Erie also created a whole host of new problems, such as the Erie Guess issue (which you point out Howard) as well as the thorny and unresolved procedural issues associated with the Hanna v Plumer and Byrd v Blue Ridge line of cases.

The bottom line is Erie gave rise to so many unintended consequences that I think it would have given the justices on the Hughes Court pause if they could have seen where Erie would lead. But at the same rate I think the Constitution may have mandated no other result (as Brandeis wrote in his opinion).

Thanks again for your comments, anon and Howard!

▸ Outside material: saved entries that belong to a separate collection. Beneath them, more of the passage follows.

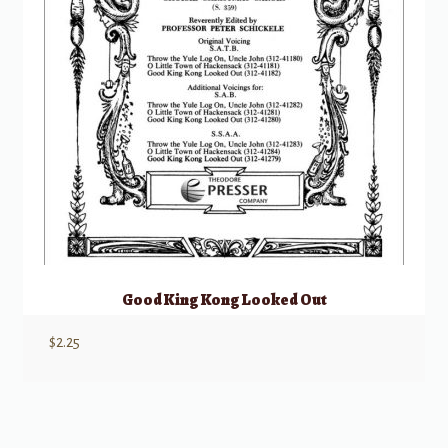
Good King Kong Looked Out
$
2.25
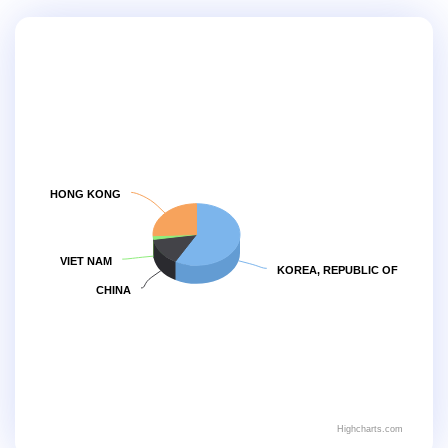
HONG KONG
VIET NAM
KOREA, REPUBLIC OF
CHINA
Highcharts.com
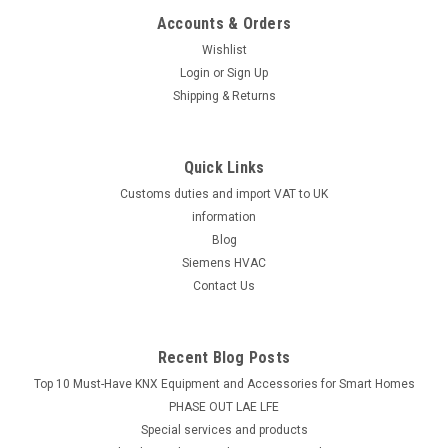
Accounts & Orders
Wishlist
Login
or
Sign Up
Shipping & Returns
Quick Links
Customs duties and import VAT to UK
information
Blog
Siemens HVAC
Contact Us
Recent Blog Posts
Top 10 Must-Have KNX Equipment and Accessories for Smart Homes
PHASE OUT LAE LFE
​Special services and products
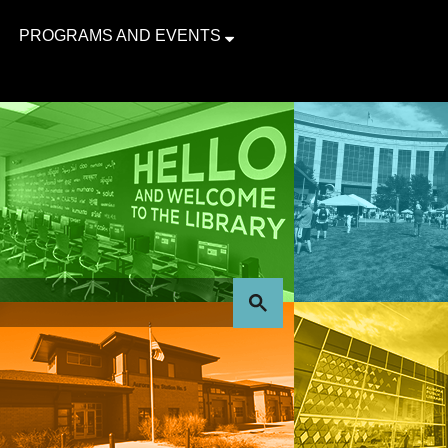
PROGRAMS AND EVENTS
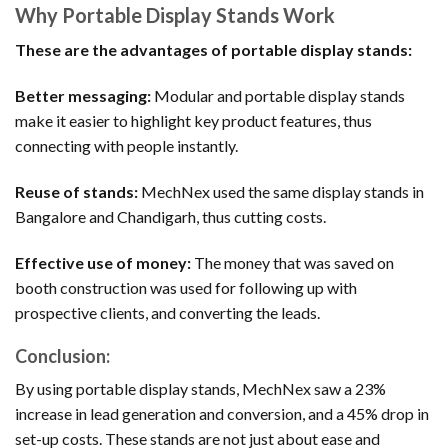
Why Portable Display Stands Work
These are the advantages of portable display stands:
Better messaging:
Modular and portable display stands
make it easier to highlight key product features, thus
connecting with people instantly.
Reuse of stands:
MechNex used the same display stands in
Bangalore and Chandigarh, thus cutting costs.
Effective use of money:
The money that was saved on
booth construction was used for following up with
prospective clients, and converting the leads.
Conclusion:
By using portable display stands, MechNex saw a 23%
increase in lead generation and conversion, and a 45% drop in
set-up costs. These stands are not just about ease and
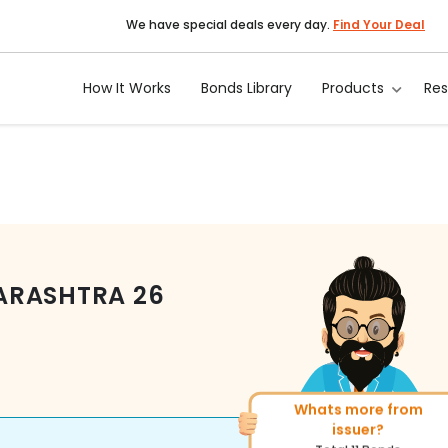
We have special deals every day.
Find Your Deal
How It Works
Bonds Library
Products
Re
ARASHTRA
26
Whats more from
More of similar rating?
issuer?
Total
400
Bonds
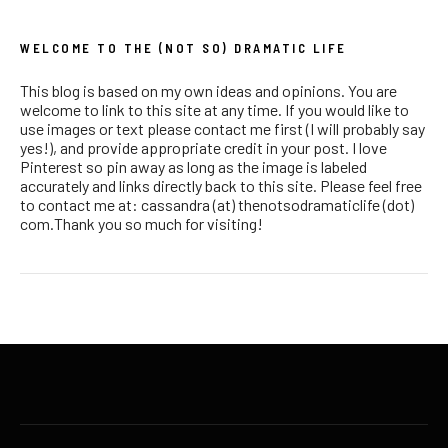
WELCOME TO THE (NOT SO) DRAMATIC LIFE
This blog is based on my own ideas and opinions. You are
welcome to link to this site at any time. If you would like to
use images or text please contact me first (I will probably say
yes!), and provide appropriate credit in your post. I love
Pinterest so pin away as long as the image is labeled
accurately and links directly back to this site. Please feel free
to contact me at: cassandra (at) thenotsodramaticlife (dot)
com.Thank you so much for visiting!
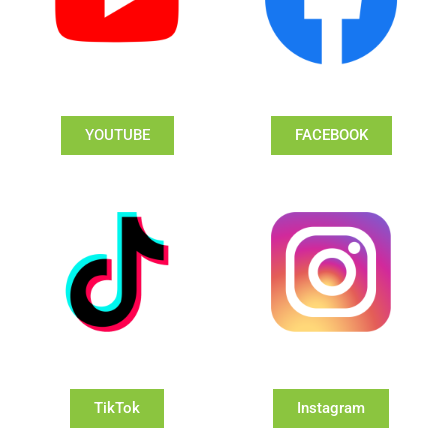
YOUTUBE
FACEBOOK
TikTok
Instagram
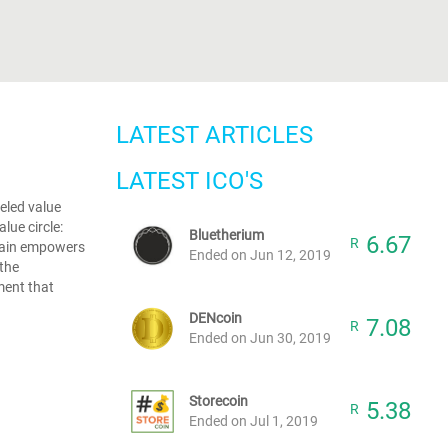
LATEST ARTICLES
LATEST ICO'S
eled value
lue circle:
Bluetherium
6.67
R
hain empowers
Ended on Jun 12, 2019
 the
ment that
DENcoin
7.08
R
Ended on Jun 30, 2019
Storecoin
5.38
R
Ended on Jul 1, 2019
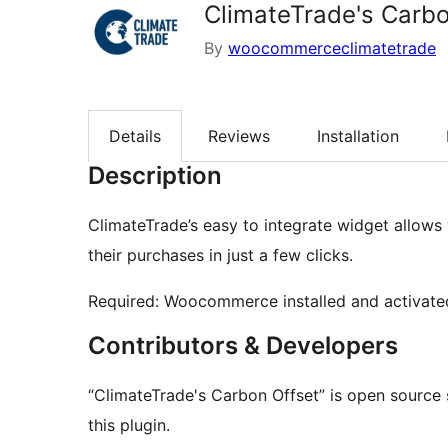
ClimateTrade's Carbo
By
woocommerceclimatetrade
Details
Reviews
Installation
Description
ClimateTrade’s easy to integrate widget allows
their purchases in just a few clicks.
Required: Woocommerce installed and activate
Contributors & Developers
“ClimateTrade's Carbon Offset” is open source 
this plugin.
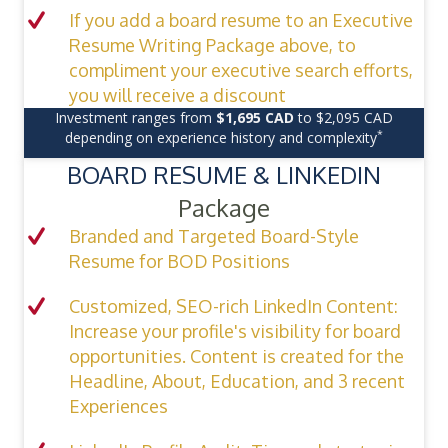
If you add a board resume to an Executive
Resume Writing Package above, to
compliment your executive search efforts,
you will receive a discount
Investment ranges from
$1,695 CAD
to $2,095 CAD
*
depending on experience history and complexity
BOARD RESUME & LINKEDIN
Package
Branded and Targeted Board-Style
Resume for BOD Positions
Customized, SEO-rich LinkedIn Content:
Increase your profile's visibility for board
opportunities. Content is created for the
Headline, About, Education, and 3 recent
Experiences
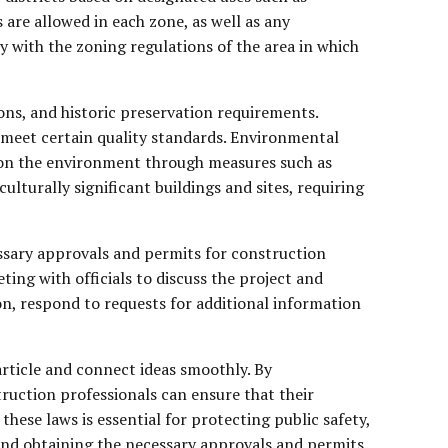
s are allowed in each zone, as well as any
 with the zoning regulations of the area in which
ons, and historic preservation requirements.
d meet certain quality standards. Environmental
t on the environment through measures such as
turally significant buildings and sites, requiring
ssary approvals and permits for construction
ting with officials to discuss the project and
n, respond to requests for additional information
article and connect ideas smoothly. By
truction professionals can ensure that their
hese laws is essential for protecting public safety,
and obtaining the necessary approvals and permits,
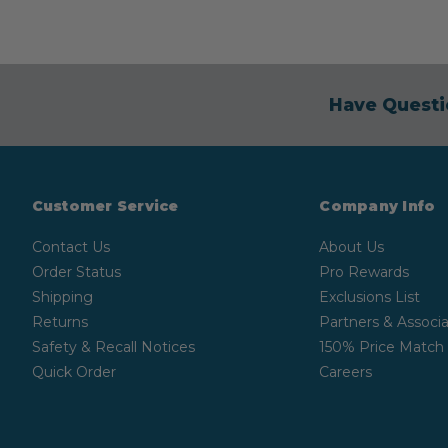
Have Questi
Customer Service
Company Info
Contact Us
About Us
Order Status
Pro Rewards
Shipping
Exclusions List
Returns
Partners & Associa
Safety & Recall Notices
150% Price Match
Quick Order
Careers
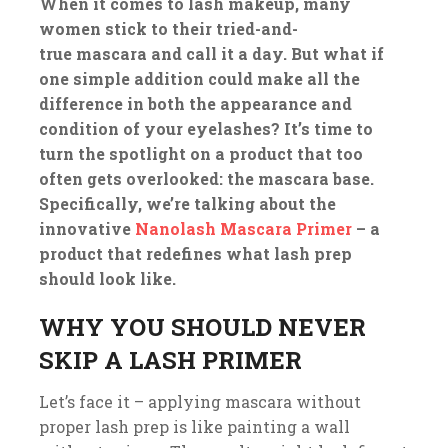
When it comes to lash makeup, many
women stick to their tried-and-
true mascara and call it a day. But what if
one simple addition could make all the
difference in both the appearance and
condition of your eyelashes? It’s time to
turn the spotlight on a product that too
often gets overlooked: the mascara base.
Specifically, we’re talking about the
innovative
Nanolash Mascara Primer
– a
product that redefines what lash prep
should look like.
WHY YOU SHOULD NEVER
SKIP A LASH PRIMER
Let’s face it – applying mascara without
proper lash prep is like painting a wall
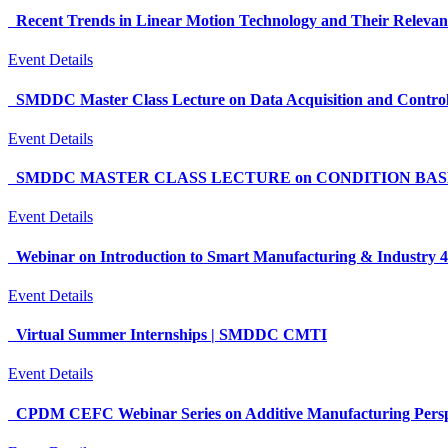
Recent Trends in Linear Motion Technology and Their Releva
Event Details
SMDDC Master Class Lecture on Data Acquisition and Control
Event Details
SMDDC MASTER CLASS LECTURE on CONDITION BASED 
Event Details
Webinar on Introduction to Smart Manufacturing & Industry 4
Event Details
Virtual Summer Internships | SMDDC CMTI
Event Details
CPDM CEFC Webinar Series on Additive Manufacturing Perspect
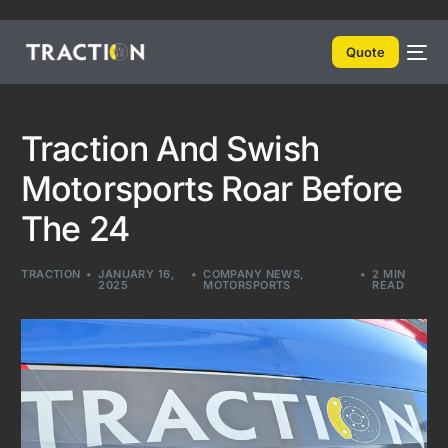
Quote
Traction And Swish
Motorsports Roar Before
The 24
TRACTION
JANUARY 16,
COMPANY NEWS
,
2 MIN
2025
MOTORSPORTS
READ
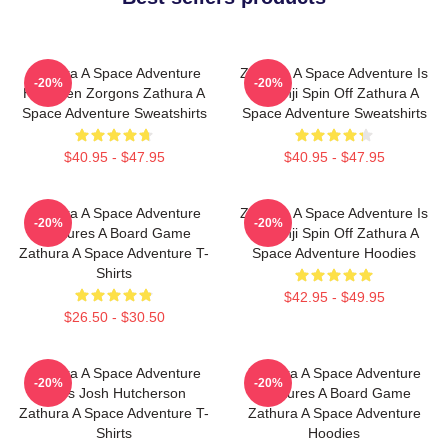
Zathura A Space Adventure
Zathura A Space Adventure Is
-20%
-20%
Has Alien Zorgons Zathura A
Jumanji Spin Off Zathura A
Space Adventure Sweatshirts
Space Adventure Sweatshirts
$40.95 - $47.95
$40.95 - $47.95
Zathura A Space Adventure
Zathura A Space Adventure Is
-20%
-20%
Features A Board Game
Jumanji Spin Off Zathura A
Zathura A Space Adventure T-
Space Adventure Hoodies
Shirts
$42.95 - $49.95
$26.50 - $30.50
Zathura A Space Adventure
Zathura A Space Adventure
-20%
-20%
Stars Josh Hutcherson
Features A Board Game
Zathura A Space Adventure T-
Zathura A Space Adventure
Shirts
Hoodies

Scott Pruitt Edndowed Chair in Environmental Justice

Many folks attend law school to earn a living, ie make money, generate fees, income...that sort of thing. Theory is nice, but it won't fill up your tank at the BP so you can get to court in the morning. By only thanking anon and Howard, to the exclusion of me, for their comments is precisely why, in many respects, we have Donald Trump as president. Not much difference between "deplorable" and this...

Anthony Gaughan

My apologies, Scott Pruitt Endowed Chair in Environmental Justice. I should have thanked you for your comments too, and hereby do so.


Again, your statement " the effort to ascertain a universally-applicable, general common law came to an end in the famous 1938 case of Erie Railroad Company v. Tompkins," is belied by the ALI, the Restatements, Model Acts, etc.

Second, the Erie Guess issue to which you allude is mitigated by the certified question procedure.

Having studied forum shopping in various contexts, I also believe it is incorrect to suggest that conflict of state law is a major issue: though, of course, it is an issue, as is the federal/state divide, as you noted.

Finally, the key to understanding your misperceptions, IMHO, is this "That was not the case in 1938 when many state and federal judges thought they were engaged in a common endeavor to interpret a single body of common law."

It was true that in an age where pleading was evolving, civil procedure evolving and tort and contract law were evolving (much more than before or since, I think), there was a thought that simply referring to Blackstone was necessary, but insufficient. Cardozo was paving the way into new understandings of product liability, for example. the word "interpreting" should be perhaps "developing."

Today, the states vary somewhat in the imposition of liability for product defects. However, the notion that there is no effort to synthesize and harmonize is fallacious, again, in my view.

Scott Pruitt Edndowed Chair in Environmental Justice

I feel better now. I was going to call one of those billboards, 1800-411-PAIN or maybe the guy with cowboy hat... You redeemed yourself. I feel like a stable genius now.